# WORK TO BE COMPLETED
Set down each of the records below exactly as it reads. No pictures go into the copy.

# DATA SUPPLIED
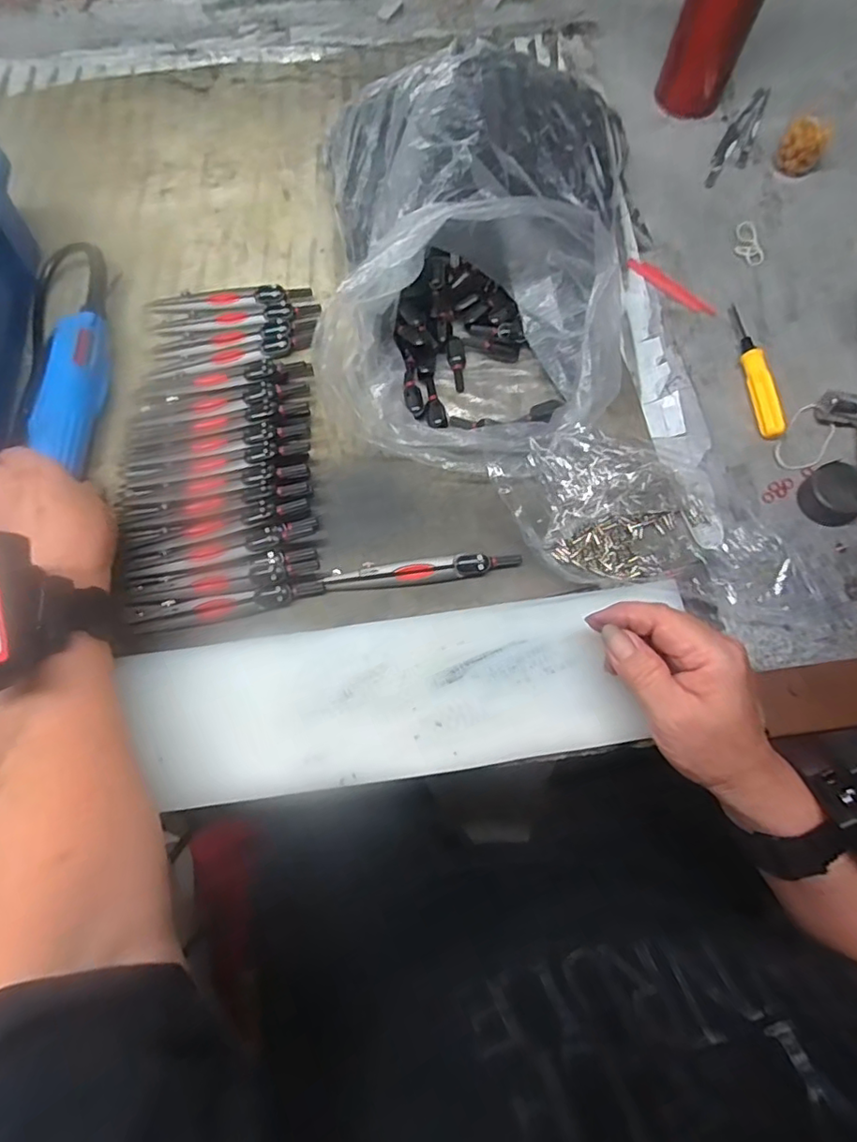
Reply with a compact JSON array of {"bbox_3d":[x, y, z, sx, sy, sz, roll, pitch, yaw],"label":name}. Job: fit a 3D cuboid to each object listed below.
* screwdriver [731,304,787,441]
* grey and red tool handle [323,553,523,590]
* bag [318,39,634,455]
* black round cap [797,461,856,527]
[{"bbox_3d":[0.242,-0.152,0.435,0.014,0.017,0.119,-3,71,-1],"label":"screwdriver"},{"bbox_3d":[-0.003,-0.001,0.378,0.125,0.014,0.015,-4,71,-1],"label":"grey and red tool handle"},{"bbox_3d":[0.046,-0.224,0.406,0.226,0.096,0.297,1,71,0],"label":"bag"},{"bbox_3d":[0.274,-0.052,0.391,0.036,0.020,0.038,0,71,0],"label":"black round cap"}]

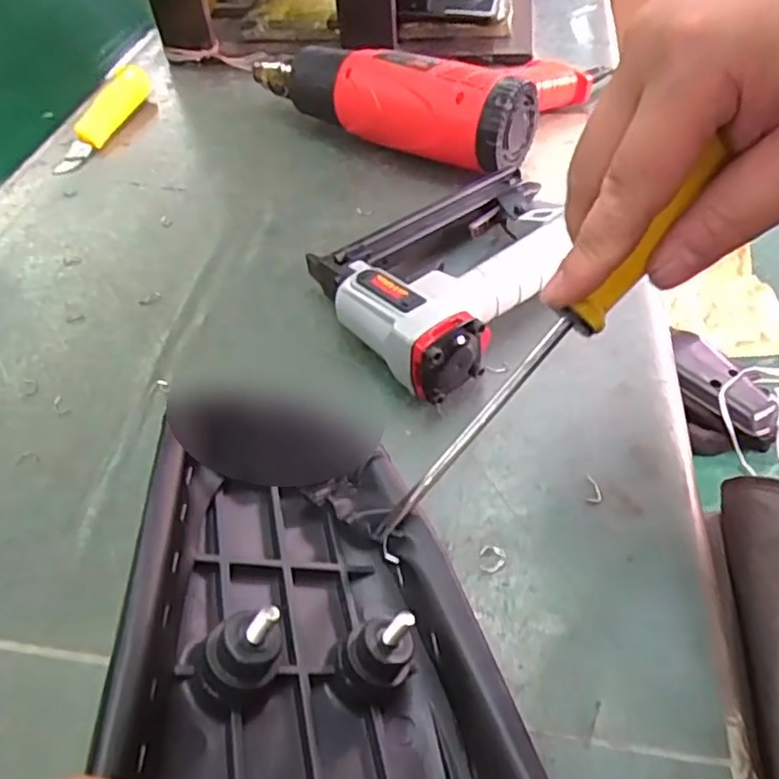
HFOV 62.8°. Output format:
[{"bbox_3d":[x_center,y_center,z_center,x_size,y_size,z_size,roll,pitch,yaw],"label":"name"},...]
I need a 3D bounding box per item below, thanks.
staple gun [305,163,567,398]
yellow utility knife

# FINISHED EXERCISE
Reply with a compact JSON array of {"bbox_3d":[x, y, z, sx, sy, sz, roll, pitch, yaw],"label":name}. Job: fit a 3D cuboid to each object listed below.
* screwdriver [731,304,787,441]
* grey and red tool handle [323,553,523,590]
* bag [318,39,634,455]
* black round cap [797,461,856,527]
[{"bbox_3d":[0.242,-0.152,0.435,0.014,0.017,0.119,-3,71,-1],"label":"screwdriver"},{"bbox_3d":[-0.003,-0.001,0.378,0.125,0.014,0.015,-4,71,-1],"label":"grey and red tool handle"},{"bbox_3d":[0.046,-0.224,0.406,0.226,0.096,0.297,1,71,0],"label":"bag"},{"bbox_3d":[0.274,-0.052,0.391,0.036,0.020,0.038,0,71,0],"label":"black round cap"}]

HFOV 62.8°. Output format:
[{"bbox_3d":[x_center,y_center,z_center,x_size,y_size,z_size,roll,pitch,yaw],"label":"name"},...]
I need a 3D bounding box per item below, thanks.
staple gun [305,163,567,398]
yellow utility knife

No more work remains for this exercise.